Monika Vasilyan

Personal information
- Born: 8 October 1995 (age 30)
- Height: 166 cm (5 ft 5 in)
- Weight: 59 kg (130 lb)

Sport
- Sport: Swimming
- Strokes: Freestyle

= Monika Vasilyan =

Armenian swimmer

Monika Vasilyan (born 8 October 1995) is an Armenian swimmer. She has represented her country at European and World Aquatic Championship.

==Career==
Vasilyan took up swimming when aged 3 years old, she was influenced by her uncle who was a water polo player. She competes mainly in the 50m freestyle and 100m freestyle, she competed in the 2014 European Aquatics Championships and the 2016 European Aquatics Championships and also swam in the 2013 World Aquatics Championships and two years later in the 2015 World Aquatics Championships.

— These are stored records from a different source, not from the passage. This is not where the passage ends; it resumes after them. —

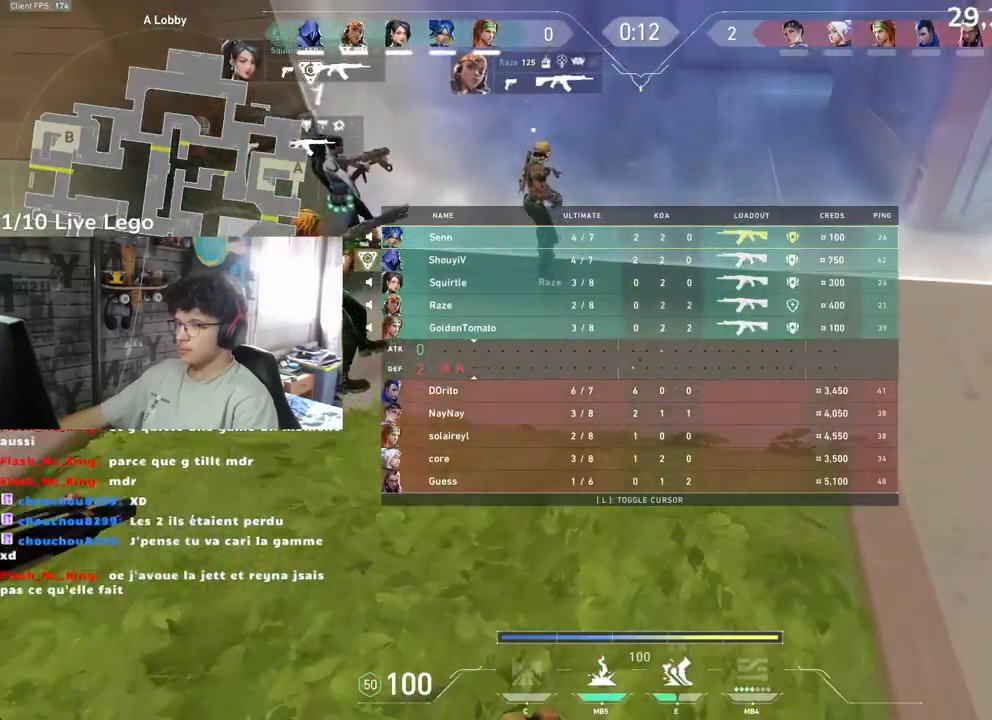
{"keys": ["tab"], "mouse": [], "events": [[83, "z", "up"]]}
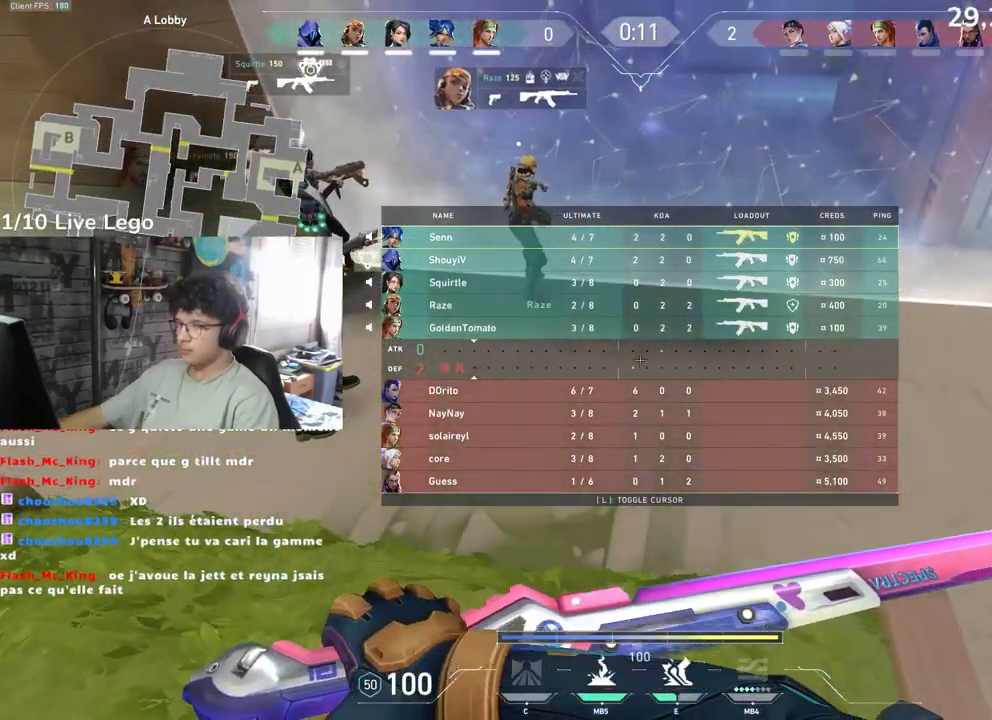
{"keys": ["tab"], "mouse": [], "events": []}
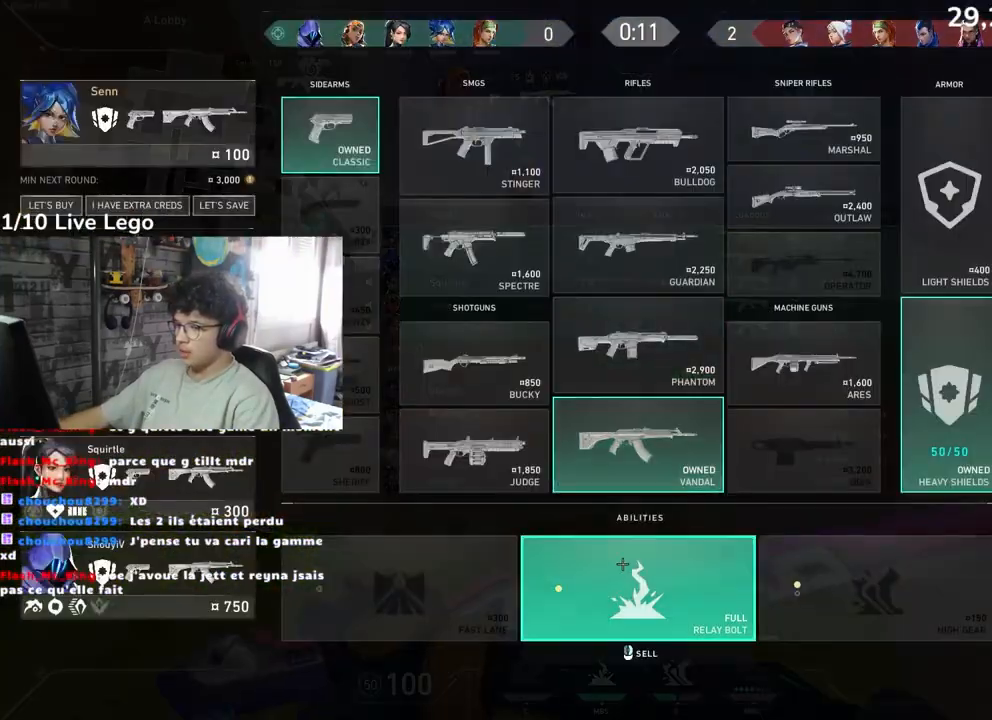
{"keys": [], "mouse": ["right"], "events": [[283, "tab", "up"], [500, "mouse_right", "down"]]}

In 2016, she was given an Olympic wildcard to enter the 2016 Summer Olympics in Rio de Janeiro, Brazil, but during training in Rio, she damaged her arm and on doctors advice she didn't compete. She was scheduled to compete in the women's 50 metre freestyle event.

Vasilyan has been National Swimming Champion for seven years, and holds three National records.

She is currently studying at the Armenian State Institute of Physical Culture.